I grew up in a small town in Maryland and quickly became disenchanted with what I felt were limited prospects for my future. I did what any normal teenager does and sought out adventure, usually hopping on the train to DC or Baltimore to see bands, art exhibitions, or hang out on M Street in Georgetown. I’m close to my Aunt, who was an artist in New York, and when she moved to LA, I ventured out to spend what I expected to be a few weeks helping out. In a relatively short time, I felt surrounded by prospects, the energy and ease really meshed with my personality. LA has a reputation as a place for reinvention and possibility. For me, it continues to deliver, especially within art and culture. While sometimes seeming to dwell in the shadow of Hollywood, I believe the opposite is true. Instead, I think the scene here flies in the face of it.
What is the focus of your current practice?
Mainly two projects with the dance community: one focused on a single artist over several years, and the other, a more comprehensive overview of dance artists who come through or live in the LA area.

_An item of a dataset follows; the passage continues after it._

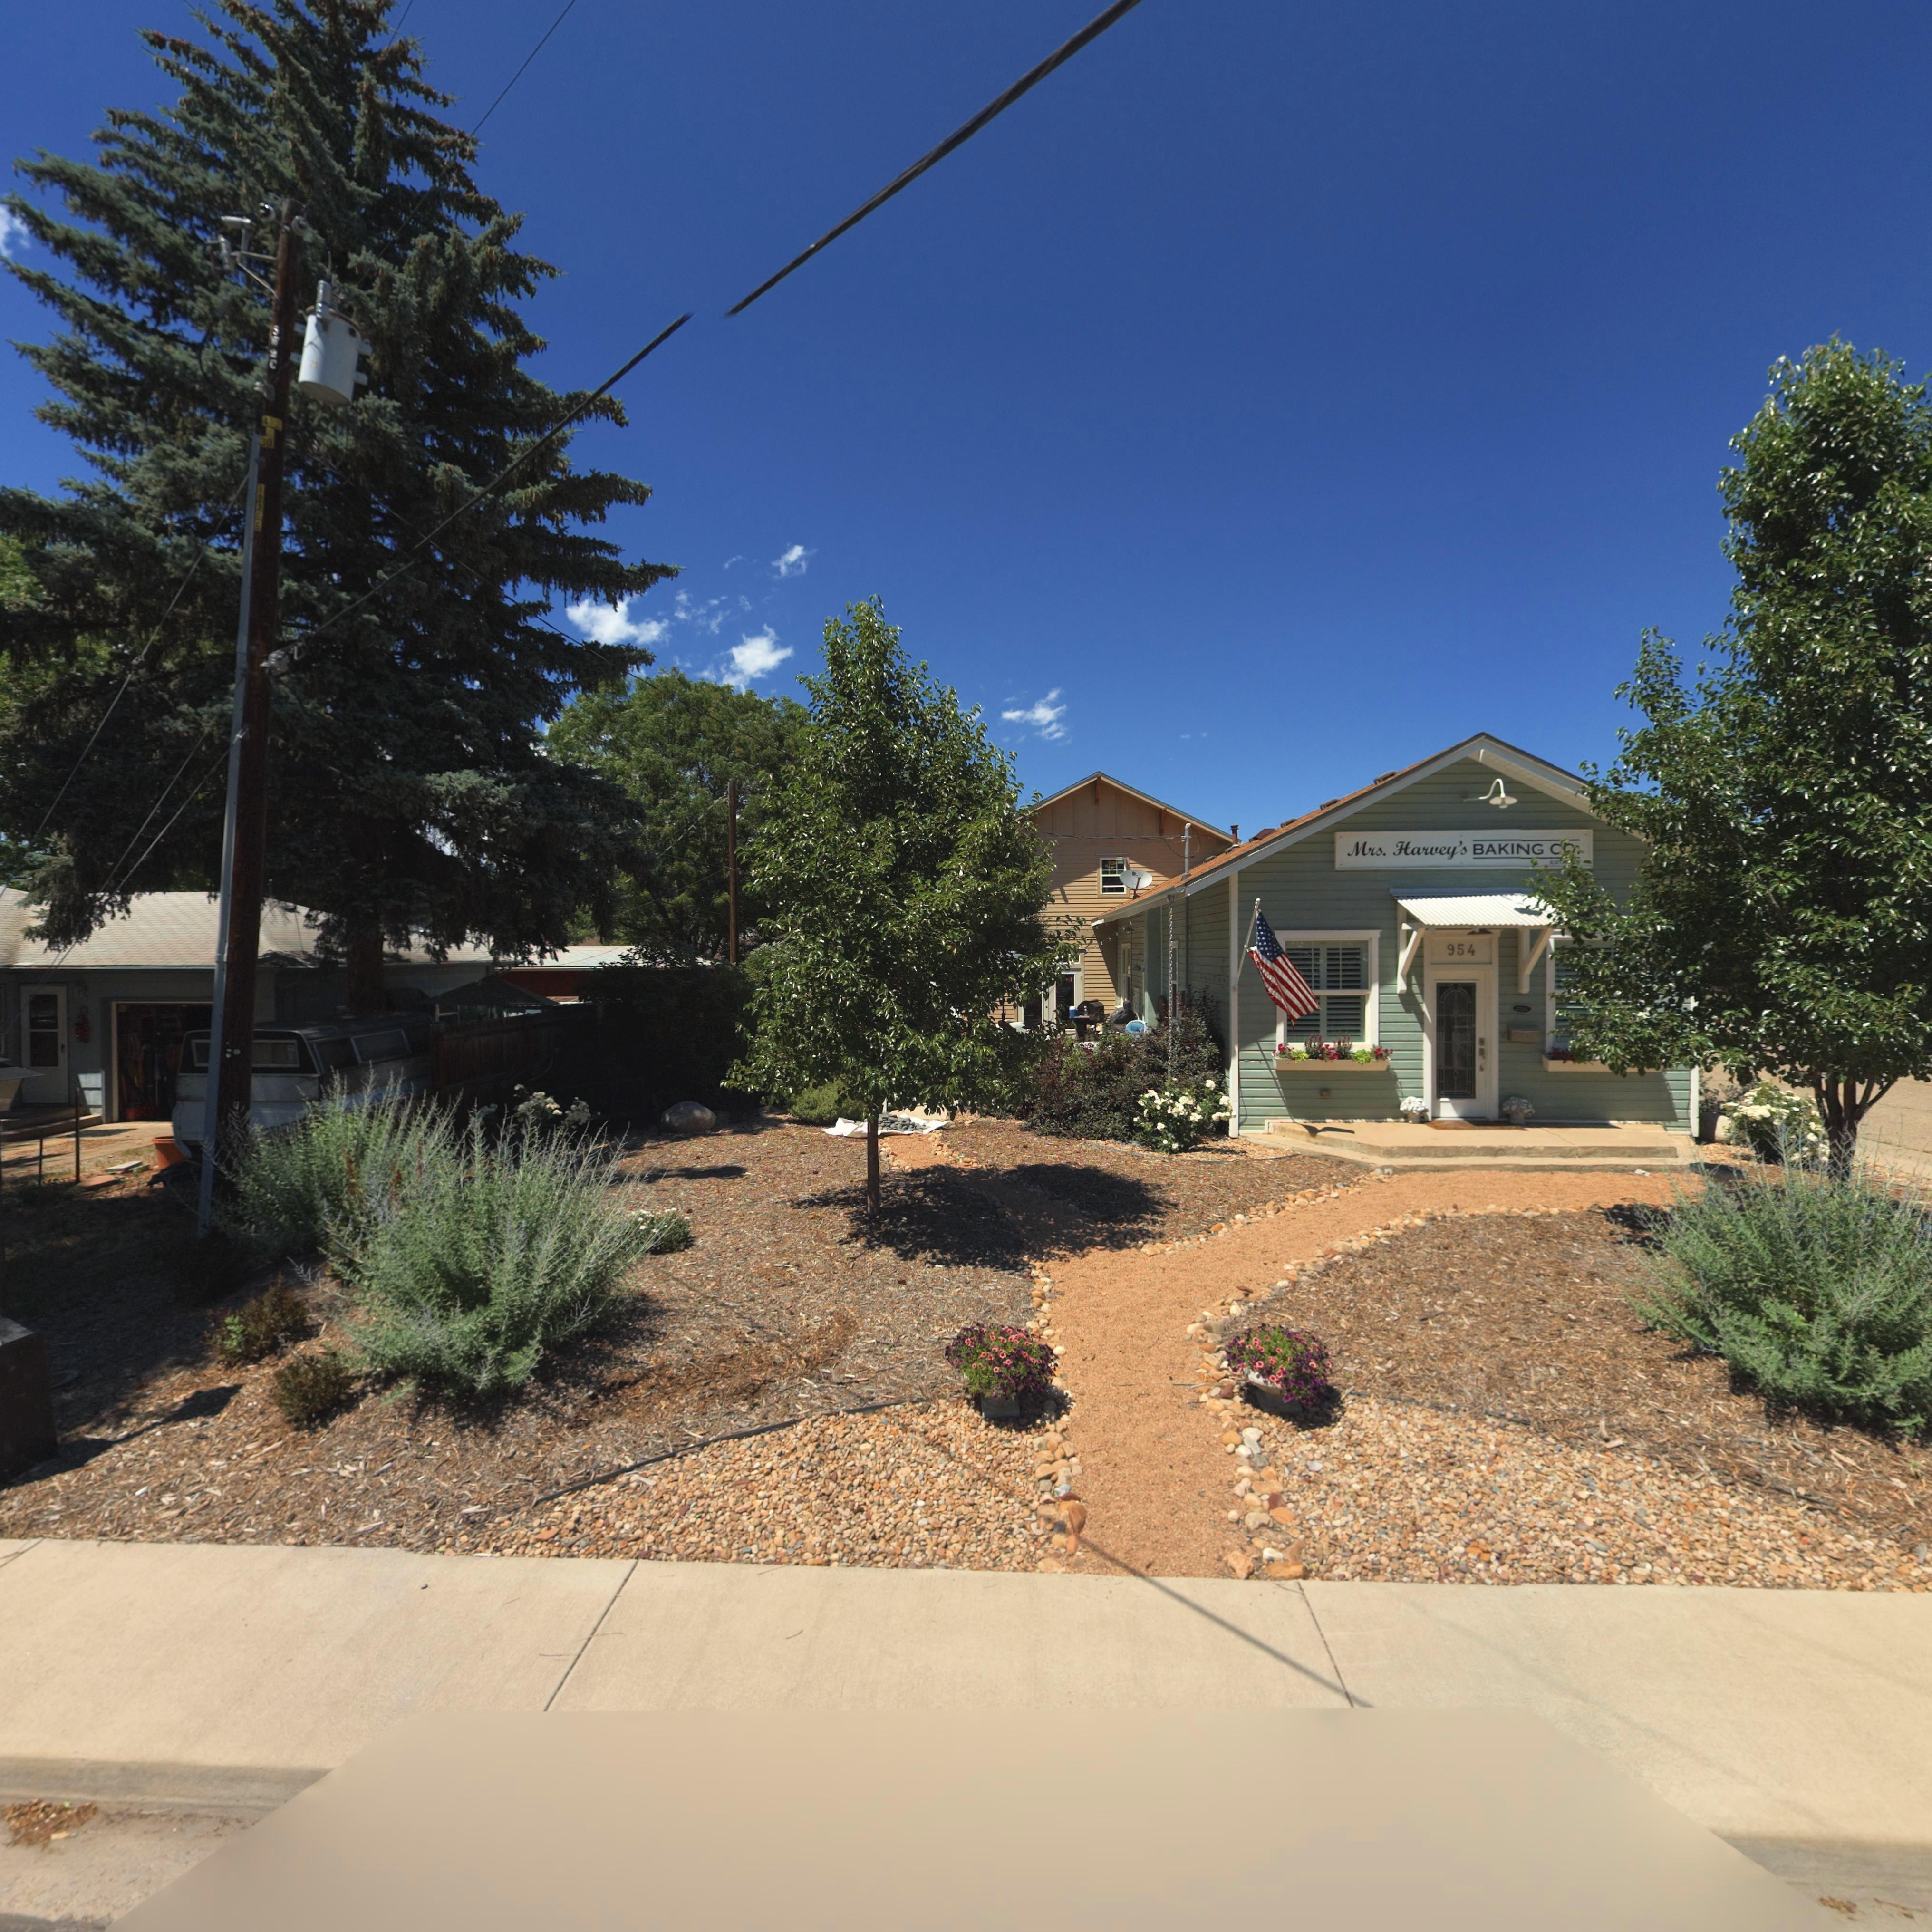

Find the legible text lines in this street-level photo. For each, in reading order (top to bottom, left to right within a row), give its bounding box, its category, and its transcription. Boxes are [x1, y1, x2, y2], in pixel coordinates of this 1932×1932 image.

[1346, 840, 1576, 860] BusinessName: Mrs. Harvey's BAKING C*
[1447, 943, 1476, 956] StreetNumber: 954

How did Covid-19 impact your art?
Given that my work largely relies on human interaction in the studio and dance artists touring, the shooting component of these projects ground to a halt. Compelled by the state of things and using this as a backdrop, I dove into the archive, noticing and experimenting with themes and patterns that reflect what I feel is our collective state of mind. I also created an outdoor studio at home and collaborated with friends and family on some editorial projects.
What are your future projects?
As a result of the experimentation with some of my existing imagery, I’ve been learning new software to integrate these stills into what I’m hoping will be something visually interesting.
Otherwise, I have some ideas but given the uncertainty around everything, I really don’t know.